When victims of sexual exploitation, including minors and their parents, filed civil lawsuits against Backpage, company executives successfully argued that Section 230 of the Communications Decency Act — a provision originally intended to protect free speech and legal commerce — provided them with broad immunity from prosecution for the ads running on their website. That same argument has been employed by Backpage to avoid state criminal accountability for human trafficking.

This is particularly troubling because Backpage has proven to be an active, and not just passive, participant in sexual exploitation. After a two-year inquiry, the Senate Permanent Subcommittee on Investigations issued a January 2017 report that makes clear that Backpage knew that children were being trafficked through its website. Reports also show that Backpage edited user-generated ads to obscure their true purpose, evading detection from law enforcement.

In response to the Senate report — and to the testimony of survivors like Jennifer — Senators Portman (R-Oregon) and Blumenthal (D-CT) introduced the Stop Enabling Sex Traffickers Act, which seeks to close a loophole in the Communications Decency Act that allows websites to escape legal liability for knowingly facilitating sex trafficking. More than a quarter of the lawmakers in the Senate have signed on to support this important bill.

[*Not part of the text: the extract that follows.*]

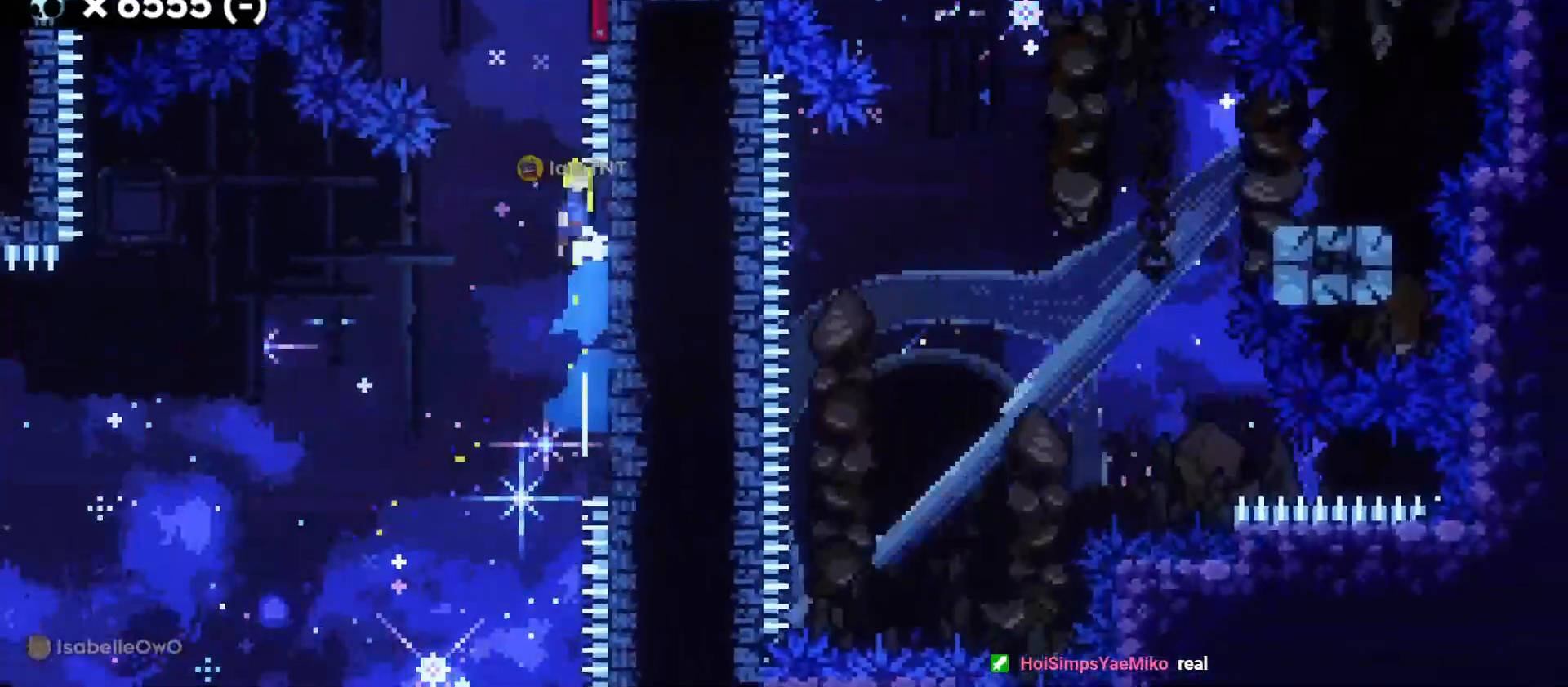
{"keys": ["d", "jump"], "events": []}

Dozens of other organizations, including World Without Exploitation — a national coalition representing more than 100 human rights and gender justice groups — are also actively engaged in the fight for the law. This type of cross-sector collaboration of artists, lawyers, nonprofit leaders, and survivors of human trafficking, speaks to the growing, nonpartisan consensus that our laws have not kept up with the evolving ways in which traffickers are using the internet.

But pushback against passage of the Stop Enabling Sex Traffickers Act is coming from Silicon Valley, where some are expressing concerns about digital freedom — despite the fact that the Internet Association has supported the legislation.

Perhaps this should not be surprising: A Stanford University study presented last week at a meeting of the American Political Science Association shows that otherwise progressive tech industry executives are strongly resistant to regulation of online businesses. But the notion that there should be a lesser set of restrictions placed on digital — versus analog — business activity flies in the face of what we know about trafficking. The illegal sex trade is no less odious simply because it is operating online. Wherever it happens, whenever it happens, this is an industry in which profits are built on human pain.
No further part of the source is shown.